Sobre os outros problemas, o saldo também o positivo pra gente. A Alice tem problema de visão, mas ouve bem, come super bem e, apesar de ainda não falar, nossas expectativas a respeito da fala são otimistas. Alguns diagnósticos demoram pra sair, então por enquanto nos resta esperar e continuar estimulando.

Também pode acontecer de uma pessoa com PC não apresentar problemas mentais, ou seja, seu corpo sofre consequências da lesão no cérebro, mas a parte cognitiva se mantém preservada.
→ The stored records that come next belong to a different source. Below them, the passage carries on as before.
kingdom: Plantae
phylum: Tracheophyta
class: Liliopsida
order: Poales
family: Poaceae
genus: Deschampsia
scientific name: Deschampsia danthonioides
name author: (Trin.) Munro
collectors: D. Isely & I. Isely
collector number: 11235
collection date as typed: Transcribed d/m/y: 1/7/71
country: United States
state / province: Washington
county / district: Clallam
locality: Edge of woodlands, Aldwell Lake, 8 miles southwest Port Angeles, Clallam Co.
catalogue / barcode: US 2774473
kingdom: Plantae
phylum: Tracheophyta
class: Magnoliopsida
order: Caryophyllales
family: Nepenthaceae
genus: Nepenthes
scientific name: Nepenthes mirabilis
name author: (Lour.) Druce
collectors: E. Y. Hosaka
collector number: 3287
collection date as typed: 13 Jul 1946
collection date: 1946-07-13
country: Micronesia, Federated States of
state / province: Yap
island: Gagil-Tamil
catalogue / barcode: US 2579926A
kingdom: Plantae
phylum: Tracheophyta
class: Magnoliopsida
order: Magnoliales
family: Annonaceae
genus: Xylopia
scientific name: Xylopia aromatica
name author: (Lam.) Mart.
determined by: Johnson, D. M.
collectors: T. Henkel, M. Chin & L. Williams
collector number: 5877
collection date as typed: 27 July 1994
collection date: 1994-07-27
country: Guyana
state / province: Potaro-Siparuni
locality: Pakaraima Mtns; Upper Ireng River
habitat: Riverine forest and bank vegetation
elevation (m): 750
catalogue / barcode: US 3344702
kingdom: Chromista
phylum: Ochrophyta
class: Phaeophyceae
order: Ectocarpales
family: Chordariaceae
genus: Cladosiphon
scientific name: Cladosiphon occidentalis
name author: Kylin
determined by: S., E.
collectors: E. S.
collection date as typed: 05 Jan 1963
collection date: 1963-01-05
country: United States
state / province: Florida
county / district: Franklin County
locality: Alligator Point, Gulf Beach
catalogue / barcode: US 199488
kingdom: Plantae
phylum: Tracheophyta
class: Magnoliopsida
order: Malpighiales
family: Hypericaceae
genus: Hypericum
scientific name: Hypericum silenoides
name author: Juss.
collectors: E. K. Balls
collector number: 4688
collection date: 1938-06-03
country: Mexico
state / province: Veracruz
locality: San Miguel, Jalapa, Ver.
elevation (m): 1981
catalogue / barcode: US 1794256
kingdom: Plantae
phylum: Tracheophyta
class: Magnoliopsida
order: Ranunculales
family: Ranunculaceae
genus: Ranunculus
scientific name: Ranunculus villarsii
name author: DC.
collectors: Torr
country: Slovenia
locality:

Essa pessoa pode muito bem frequentar uma universidade e assumir qualquer cargo que demande um alto nível de inteligência, pois nesse caso sua limitação se resume ao corpo.

No campo cognitivo a Alice também apresenta um atraso considerável pra idade dela, mas assim como na parte motora, não temos como ter certeza do nível de comprometimento que ela vai apresentar, pois ainda é cedo demais pra definir um limite.

A variedade de possibilidades da paralisia cerebral é enorme. É preciso conhecer cada caso antes de tirar conclusões precipitadas. Você pode acabar criando expectativas em cima de alguém que não tem condições de atender, assim como pode desacreditar de alguém que tem todo o potencial pra executar praticamente qualquer função por não ter sequela cognitiva e ter a sua parte motora com um grau de distúrbio muito baixo.

Lidar com alguém diagnosticado com PC demanda sensibilidade e empatia. É preciso conhecer a pessoa e suas limitações. Imagine quão desagradável deve ser pra alguém sem comprometimento intelectual ouvir um discurso recheado de palavras como “coitado” ou “pena” só porque o corpo não é fisicamente desenvolvido.

Mas enfim, como eu disse, esse texto é só uma introdução ao assunto. Uma definição do termo paralisia cerebral, por assim dizer. E pra não virar uma aula chata sobre um tema estranho, vou encerrar ele por aqui.

Se alguém quiser um resumão em quatro pontos, segue: 

1) lesão no cérebro; 

2) não progressiva;

3) dificuldade motora;

4) sem cura.

Essas quatro regrinhas tão sempre presentes. Qualquer outro detalhe é variável, não só no sentido de que pode aparecer ou não, como também pode ser em níveis diferentes.

Ser pai é isso. É aprender a cada dia. Estudar e descobrir o melhor pros nossos filhos.

Mesmo que seu filho não tenha nenhuma deficiência, aprenda sobre o assunto. É importante que ele viva em uma sociedade onde se tenha entendimento a respeito da condição alheia e que possa tratar qualquer outro como igual, mesmo que ele seja um pouco diferente. Eu agradeço!